#### Directions
Say how many lines below contain the word "tunnel". The number is the entire reply.

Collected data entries
- - - - - - -

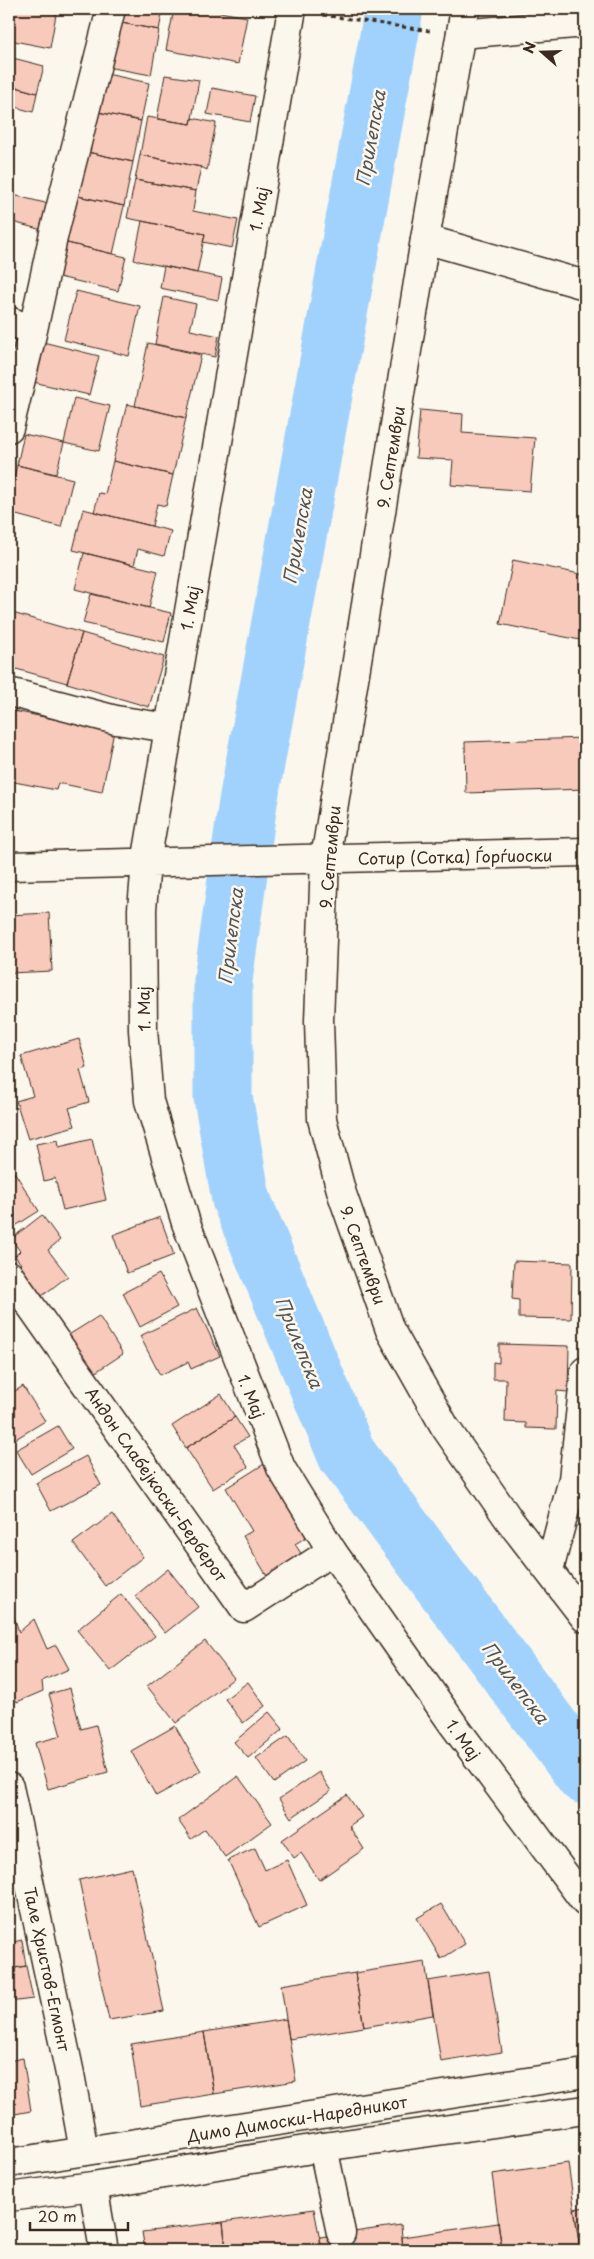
<svg xmlns="http://www.w3.org/2000/svg" width="594" height="2259" font-family="'Playpen Sans',sans-serif">
<style>
.lines{fill:none;stroke-linecap:round;stroke-linejoin:round}
.river{stroke:#a0d2fd;stroke-width:59}
.building{fill:#f8cabb;stroke:#3b2a1e}
.street-tunnel{stroke:#d5cec3;stroke-width:28;stroke-dasharray:28 14;stroke-linecap:butt}
.street-casing{stroke:#3b2a1e;stroke-width:31}
.secondary-casing{stroke:#3b2a1e;stroke-width:31}
.path{stroke:#3b2a1e;stroke-width:3;stroke-dasharray:4 4;stroke-linecap:butt}
.street{stroke:#fbf7ec;stroke-width:28}
.secondary{stroke:#fbf7ec;stroke-width:28}
.labels{text-anchor:middle;dominant-baseline:central;stroke-width:5;stroke-linejoin:round;paint-order:stroke}
.street-label{font-size:16px;fill:#3b2a1e;stroke:#fbf7ec}
.water-label{font-size:18px;font-style:italic;fill:#545456;stroke:#fbf7ec}
</style>
<rect width="100%" height="100%" fill="#fbf7ec"/>
<filter id="ink" filterUnits="userSpaceOnUse"><feTurbulence type="fractalNoise" baseFrequency=".02" numOctaves="2"/><feDisplacementMap in="SourceGraphic" scale="10" xChannelSelector="R" yChannelSelector="G"/><feConvolveMatrix kernelMatrix="1 2 1 2 8 2 1 2 1" color-interpolation-filters="sRGB"/></filter>
<g filter="url(#ink)">
<g class="lines">
<path class="river" d="M394,9L248,802L223,980V1097L241,1199L347,1455L585,1775"/>
</g>
<path class="building" d="M9,9H57L50,48L9,40Z
M119,9H163L159,30L116,22Z
M174,9H204L247,17L238,64L166,50Z
M116,22L159,30L151,75L107,67Z
M9,57L44,66L37,93L9,85Z
M102,73L149,83L141,121L93,111Z
M165,75L199,80L191,124L157,119Z
M9,85L37,93L33,112L15,107L13,117L9,116Z
M212,88L255,96L250,122L207,114Z
M93,111L141,121L133,162L83,151Z
M147,117L191,124L192,118L216,123L207,170L201,167L140,155Z
M83,151L133,162L124,206L73,195Z
M140,155L201,167L196,191L135,180Z
M135,180L196,191L193,211L238,220L232,248L203,242L205,234L127,218Z
M9,194L49,204L42,230L9,221Z
M73,195L124,206L113,254L63,242Z
M142,221L205,234L197,273L134,260Z
M63,242L126,257L118,291L55,276Z
M164,266L222,278L218,300L160,288Z
M76,291L140,306L129,356L64,340Z
M164,297L196,304L190,330L219,336L215,357L155,344Z
M39,341L99,356L89,395L29,381Z
M148,343L201,355L186,418L135,406Z
M74,398L110,406L99,451L64,443Z
M127,404L186,418L173,475L113,461Z
M420,410L463,414L462,433L535,438L530,491L451,485L453,460L416,458Z
M24,434L64,443L56,474L17,465Z
M113,461L173,475L166,506L157,504L152,526L94,512L99,493L105,494Z
M17,465L73,479L61,527L9,513V498Z
M83,509L171,531L164,556L138,549L134,565L73,550Z
M84,553L158,571L149,608L75,589Z
M513,560L585,575V641L500,624Z
M91,594L171,613L164,642L83,623Z
M9,612L82,633L67,683L9,667Z
M82,633L164,657L149,707L67,683Z
M9,710L114,731L102,792L58,783L56,790L9,781Z
M585,738V789L466,793L465,742Z
M49,913L52,971L9,973V915Z
M9,1036L12,1056H9Z
M79,1039L87,1068L80,1070L89,1102L69,1108L75,1126L28,1139L16,1101L33,1096L21,1056Z
M92,1139L106,1200L63,1210L55,1178L44,1181L36,1144L58,1140L59,1147Z
M9,1163L15,1173L9,1177Z
M15,1173L39,1211L9,1230V1177Z
M42,1215L60,1240L48,1250L68,1276L38,1299L15,1269L21,1264L15,1256L20,1251L11,1239Z
M160,1217L174,1255L127,1273L113,1235Z
M514,1261L572,1263L571,1319L519,1318V1300L512,1299Z
M159,1274L177,1307L140,1327L123,1293Z
M197,1308L220,1356L191,1369L188,1362L160,1375L140,1336Z
M99,1316L123,1354L91,1375L67,1336Z
M499,1344L569,1346L568,1392L557,1391L556,1429L526,1428V1423L505,1422L506,1379H493V1362L499,1363Z
M23,1386L45,1421L9,1443V1395Z
M221,1394L235,1417L186,1448L172,1426Z
M235,1417L248,1437L234,1445L248,1467L213,1489L186,1448Z
M58,1426L72,1449L31,1474L16,1450Z
M86,1456L101,1485L51,1511L36,1483Z
M264,1464L308,1536L295,1544L302,1555L267,1576L243,1536L252,1531L226,1488Z
M112,1514L143,1557L105,1586L73,1543Z
M168,1569L198,1607L165,1633L135,1596Z
M121,1594L155,1636L110,1671L77,1630Z
M9,1601L19,1632L34,1619L47,1649L56,1645L69,1669L42,1681L43,1691L17,1702L9,1688Z
M205,1641L234,1678L176,1723L147,1686Z
M248,1682L265,1706L243,1723L225,1699Z
M70,1688L81,1729L96,1725L108,1772L48,1789L35,1743L61,1736L49,1694Z
M269,1712L283,1729L248,1758L234,1742Z
M175,1726L201,1771L156,1796L131,1751Z
M288,1736L305,1761L274,1783L256,1758Z
M319,1772L331,1791L291,1818L279,1799Z
M238,1776L272,1823L225,1857L205,1829L191,1839L178,1820Z
M347,1795L362,1817L349,1826L364,1849L319,1880L301,1853L294,1858L282,1840Z
M255,1848L265,1870L287,1860L307,1905L259,1927L228,1860Z
M132,1868L164,2011L109,2020L79,1880Z
M441,1904L465,1944L441,1959L417,1918Z
M22,1940L26,1966L9,1969V1943Z
M425,1962L433,2015L364,2027L355,1973Z
M26,1966L33,1999L9,2002V1969Z
M489,1971L502,2052L441,2062L428,1981Z
M355,1973L364,2027L289,2039L281,1985Z
M286,2019L296,2081L214,2094L204,2032Z
M204,2032L214,2094L140,2106L131,2044Z
M23,2058L31,2111L9,2115V2061Z
M568,2163L580,2249L502,2250L492,2174Z
M585,2207V2250H569L580,2249L574,2209Z
M314,2209L322,2250H226L223,2222Z
M223,2222L226,2250H145L142,2232Z
M498,2223L502,2250H403L402,2237Z
M401,2225L403,2250H322L320,2237Z"/>
<g class="lines">
<path class="street-tunnel" d="M341,2233L343,2250"/>
<g class="street-casing">
<path id="street" d="M461,34L585,23
M425,239L585,285
M9,321L33,330
M9,428L33,330L54,233L111,9
M9,692L116,720L169,728
M9,1275L244,1608L332,1551
M549,1570L573,1479L585,1371
M9,1787L70,2074L84,2151
M323,2147L341,2233
M93,2186L104,2250"/>
</g>
<g class="secondary-casing">
<path id="secondary" d="M292,9L146,863L142,909L143,1030L149,1101L186,1223L281,1468L332,1551L453,1724L585,1902
M465,9L425,239L325,859L319,1021L322,1119L342,1194L390,1330L445,1427L510,1521L585,1618
M9,866L585,852
M9,2163L585,2073
M9,2197L93,2186L323,2147L585,2110"/>
</g>
<path class="path" d="M323,15L430,31"/>
<use href="#street" class="street"/>
<use href="#secondary" class="secondary"/>
</g>
</g>
<g class="labels">
<g class="street-label">
<text transform="translate(258 209) rotate(-80)">1. Мај</text>
<text transform="translate(390 457) rotate(-81)">9. Септември</text>
<text transform="translate(189 608) rotate(-80)">1. Мај</text>
<text transform="translate(455 856) rotate(-1)">Сотир (Сотка) Ѓорѓиоски</text>
<text transform="translate(329 857) rotate(-85)">9. Септември</text>
<text transform="translate(143 1009) rotate(-91)">1. Мај</text>
<text transform="translate(364 1255) rotate(70)">9. Септември</text>
<text transform="translate(252 1396) rotate(68)">1. Мај</text>
<text transform="translate(157 1484) rotate(55)">Андон Слабејкоски-Берберот</text>
<text transform="translate(464 1739) rotate(54)">1. Мај</text>
<text transform="translate(48 1969) rotate(78)">Тале Христов-Егмонт</text>
<text transform="translate(297 2118) rotate(-9)">Димо Димоски-Наредникот</text>
</g>
<g class="water-label">
<text transform="translate(370 138) rotate(-80)">Прилепска</text>
<text transform="translate(297 536) rotate(-80)">Прилепска</text>
<text transform="translate(230 936) rotate(-83)">Прилепска</text>
<text transform="translate(300 1342) rotate(68)">Прилепска</text>
<text transform="translate(516 1682) rotate(53)">Прилепска</text>
</g>
</g>
<rect width="594" height="2259" fill="none" stroke="#fbf7ec" stroke-width="30"/>
<rect x="15" y="15" width="564" height="2229" fill="none" stroke="#3b2a1e" stroke-width="2" filter="url(#ink)"/>
<g transform="translate(542 52) rotate(290)" stroke="#fbf7ec" stroke-width="4" paint-order="stroke">
<path d="M0-4L9 19L0 12L-9 19Z" fill="#3b2a1e"/>
<text y="-8" font-size="14" font-weight="bold" text-anchor="middle" fill="#3b2a1e">N</text>
</g>
<path d="M30 2222v8h98v-8" fill="none" stroke="#3b2a1e" stroke-width="2.5"/>
<text x="38" y="2222" font-size="15" fill="#3b2a1e" stroke="#fbf7ec" stroke-width="4" paint-order="stroke">20 m</text>
</svg>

- - - - - - -

#### Answer to the exercise
2